Mono‐glucosylation of (H/K/N)Ras by Clostridium sordellii lethal toxin (TcsL) blocks critical survival signaling pathways, resulting in apoptosis. In this study, TcsL and K‐Ras knock‐down by siRNA are presented to result in expression of the cell death‐regulating small GTPase RhoB. TcsL‐induced RhoB expression is based on transcriptional activation involving p38alpha MAP kinase. Newly synthesized RhoB protein is rapidly degraded in a proteasome‐ and a caspase‐dependent manner, providing first evidence for caspase‐dependent degradation of a Rho family protein. Although often characterised as a pro‐apoptotic protein, RhoB suppresses caspase‐3 activation in TcsL‐treated fibroblasts. The finding on the cytoprotective activity of RhoB in TcsL‐treated cells re‐enforces the concept that RhoB exhibits cytoprotective rather than pro‐apoptotic activity in a cellular background of inactive Ras.

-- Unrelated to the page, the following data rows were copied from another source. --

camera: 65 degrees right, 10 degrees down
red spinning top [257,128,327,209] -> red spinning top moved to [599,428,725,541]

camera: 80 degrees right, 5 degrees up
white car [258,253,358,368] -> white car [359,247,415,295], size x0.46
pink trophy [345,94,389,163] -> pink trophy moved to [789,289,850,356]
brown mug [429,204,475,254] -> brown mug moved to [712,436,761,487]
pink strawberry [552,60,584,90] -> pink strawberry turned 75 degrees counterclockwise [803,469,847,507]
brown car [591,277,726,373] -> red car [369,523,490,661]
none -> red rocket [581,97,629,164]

Expression and cytoprotective activity of the small GTPase RhoB induced by the Escherichia coli cytotoxic necrotizing factor 1.

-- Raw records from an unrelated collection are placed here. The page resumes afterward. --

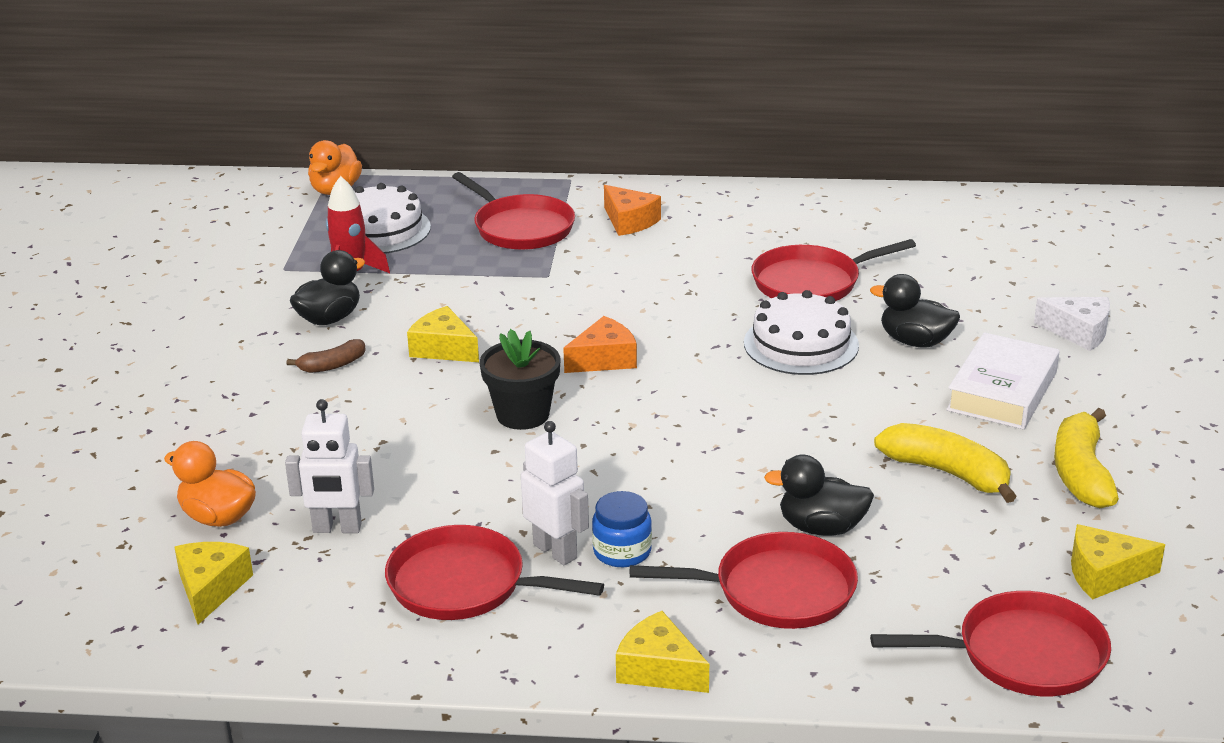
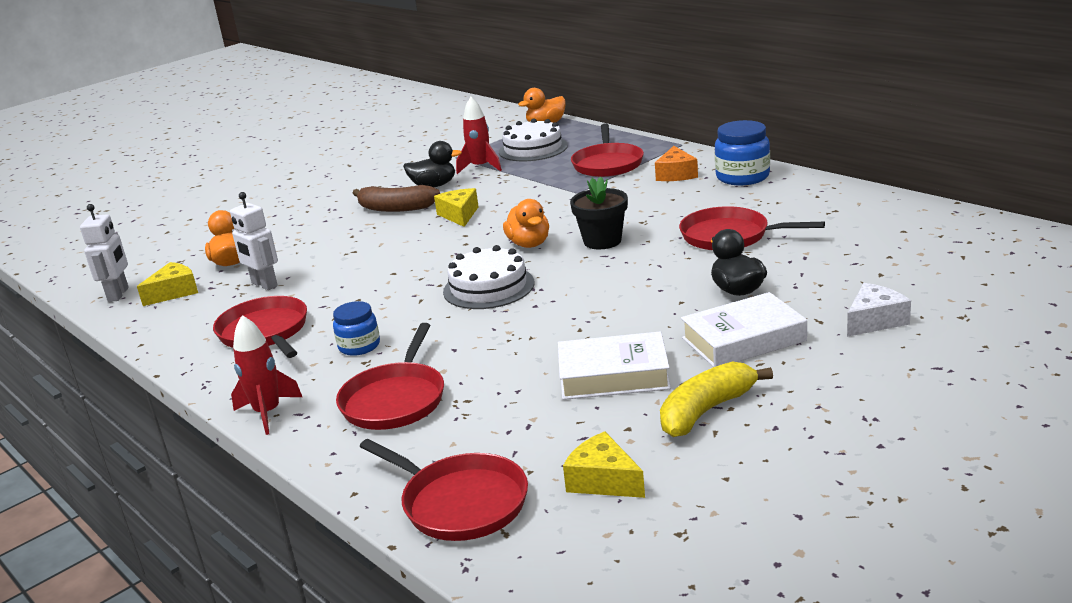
camera: 45 degrees right, 5 degrees down
brown banana [287,339,366,373] -> brown banana [352,185,440,212], size x1.75
black flower pot [480,329,560,430] -> black flower pot moved to [570,176,628,249]
white robot [521,421,589,565] -> white robot moved to [80,204,129,302]
orange cheese [563,316,637,373] -> orange duck [503,199,549,248]
yellow cheese [616,611,709,693] -> red rocket [231,315,302,435]
red pan [630,532,858,629] -> red pan turned 60 degrees clockwise [336,323,444,430]
white cake [744,290,859,375] -> white cake moved to [443,245,534,309]
black duck [764,455,874,536] -> none
yellow banana [874,423,1017,503] -> white book [558,331,671,400]
white cheese [1034,297,1110,351] -> white cheese turned 105 degrees counterclockwise [847,283,911,337]
none -> blue jar [715,120,770,185]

RhoB is the only member of the Rho subfamily of small GTPases, which is classified as an immediate early gene product. RhoB is up-regulated in response to growth factors as well as cytotoxic and genotoxic agents. Clostridial glucosylating toxins have been reported to evoke pronounced RhoB expression, based on the inactivation of Rho/Ras proteins. In this study, we report on a long lasting expression of RhoB in cultured cells upon activation of Rho proteins by the cytotoxic necrotizing factor 1 (CNF1) from Escherichia coli. The observations of this study highlight a new pathway involving Rac1, which positively regulates the activity of the rhoB promoter and RhoB expression. Conversely, the isomeric cytotoxic necrotizing factor from Yersinia pseudotuberculosis (CNFy) drives GTP-loading of basal RhoB but fails to cause activation of the rhoB promoter and thus its expression. CNF1 inhibits cytokinesis and induces the formation of bi-nucleated (tetraploid) cells. Upon long term treatment with CNF1, RhoB(-/-) mouse embryonic fibroblasts (MEFs) exhibit DNA fragmentation, phosphatidylserine exposure, and loss of membrane integrity, while RhoB(+/-) MEFs persist as bi-nucleated (tetraploid) cells without any signs of cell death. In conclusion, the cytoprotective RhoB response is not only evoked by bacterial protein toxins inactivating Rho/Ras proteins but also by the Rac1-activating toxin CNF1.